オムニエッジでは、診断したい部品や周辺機器に専用のセンサーを設置。エッジコンピューティングやクラウドに送られたデータをAIが即座に分析する。例えばモーターやポンプ、ファンといった回転部品の状態を診断するサービスでは振動や温度など複数の要素から、AIが部品の異常度を算出。適切なメンテナンス方法についてもリポート形式で助言する。データを取り込み学習することで進化し続けるAIが生産現場の心強い味方になるというわけだ。
オムニエッジの特徴の一つに、ユーザー側で異常検知の閾値(しきいち)設定や、抽出したデータの分析が不要な点もある。データと一言に言っても、その受け手によって捉え方は大きく変わる。勝又育秀IOTイノベーション本部ソリューション開発部部長兼データサイエンスセクション課長は「データに“スパイス”を添加し味付けをした状態で提供することで、受け手が意思決定をしやすくなる」と狙いを説明する。
オムニエッジの展開に向けてはAIの深層学習に必要な実フィールドでのデータが不足しているという課題もあった。

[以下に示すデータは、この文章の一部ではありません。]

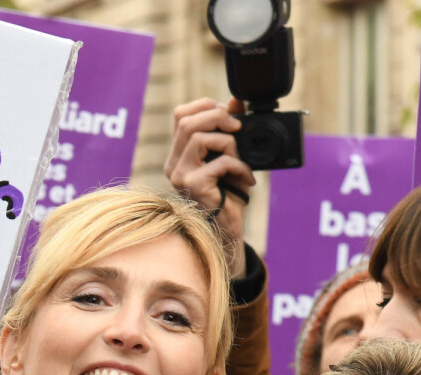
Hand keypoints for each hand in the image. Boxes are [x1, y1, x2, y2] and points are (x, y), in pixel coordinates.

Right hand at [164, 97, 255, 277]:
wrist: (228, 229)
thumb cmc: (228, 194)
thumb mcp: (230, 156)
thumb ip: (229, 129)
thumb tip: (236, 100)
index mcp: (179, 154)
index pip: (181, 115)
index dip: (206, 106)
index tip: (229, 116)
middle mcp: (174, 164)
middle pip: (188, 121)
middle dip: (218, 117)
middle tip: (238, 129)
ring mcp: (180, 175)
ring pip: (200, 138)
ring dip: (229, 144)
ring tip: (241, 159)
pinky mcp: (193, 185)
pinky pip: (218, 162)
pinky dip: (239, 166)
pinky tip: (246, 178)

そこでTHKの工場などで実機検証などを実施し、サービス提供につなげた。
現在、オムニエッジのラインアップは第3弾まで拡大。切削工具の欠損やチッピングを検知できる「工具監視AIソリューション」ではスタートアップのMAZINと協業するなど積極的に外部とのアライアンスも活用する。

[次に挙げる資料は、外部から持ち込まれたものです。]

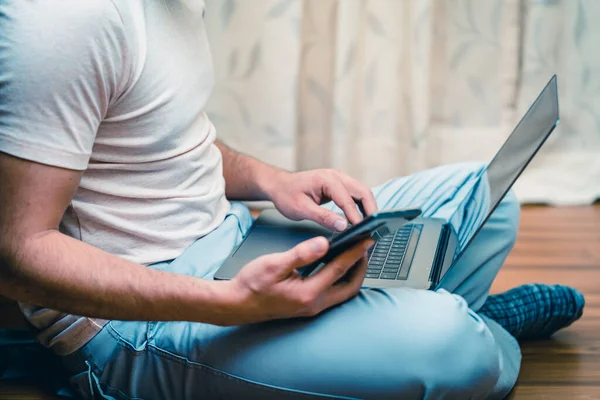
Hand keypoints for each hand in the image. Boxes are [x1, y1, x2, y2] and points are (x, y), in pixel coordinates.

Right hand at [223, 236, 372, 324]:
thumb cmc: (252, 284)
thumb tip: (324, 243)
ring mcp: (312, 308)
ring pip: (344, 292)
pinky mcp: (308, 307)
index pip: (340, 269)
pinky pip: (334, 294)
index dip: (356, 252)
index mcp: (309, 292)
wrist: (237, 304)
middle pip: (351, 286)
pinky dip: (341, 279)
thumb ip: (301, 254)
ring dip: (353, 274)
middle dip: (361, 266)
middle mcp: (315, 304)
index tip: (367, 239)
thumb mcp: (274, 264)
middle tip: (365, 247)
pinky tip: (337, 266)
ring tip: (355, 255)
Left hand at [266, 169, 377, 230]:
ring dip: (368, 208)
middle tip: (374, 229)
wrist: (279, 185)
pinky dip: (362, 206)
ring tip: (371, 227)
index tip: (362, 231)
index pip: (347, 199)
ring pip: (362, 192)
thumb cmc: (286, 195)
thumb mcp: (301, 209)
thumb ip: (322, 217)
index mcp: (327, 179)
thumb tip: (343, 226)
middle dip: (371, 210)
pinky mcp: (340, 185)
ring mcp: (340, 179)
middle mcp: (337, 176)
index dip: (356, 216)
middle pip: (363, 192)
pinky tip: (362, 220)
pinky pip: (356, 195)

現在、オムニエッジを採用した企業は国内だけで数百社に上り、業界も多種多様。結果、普段は直接の取引が少ない機械ユーザーとの接点が強化されるなど、ビジネス領域を深化することができた。
勝又IOTイノベーション本部ソリューション開発部部長は「今後もラストワンマイルの困りごとを解決するとがったソリューションを打ち出したい」と第4弾以降のサービス展開にも自信を示す。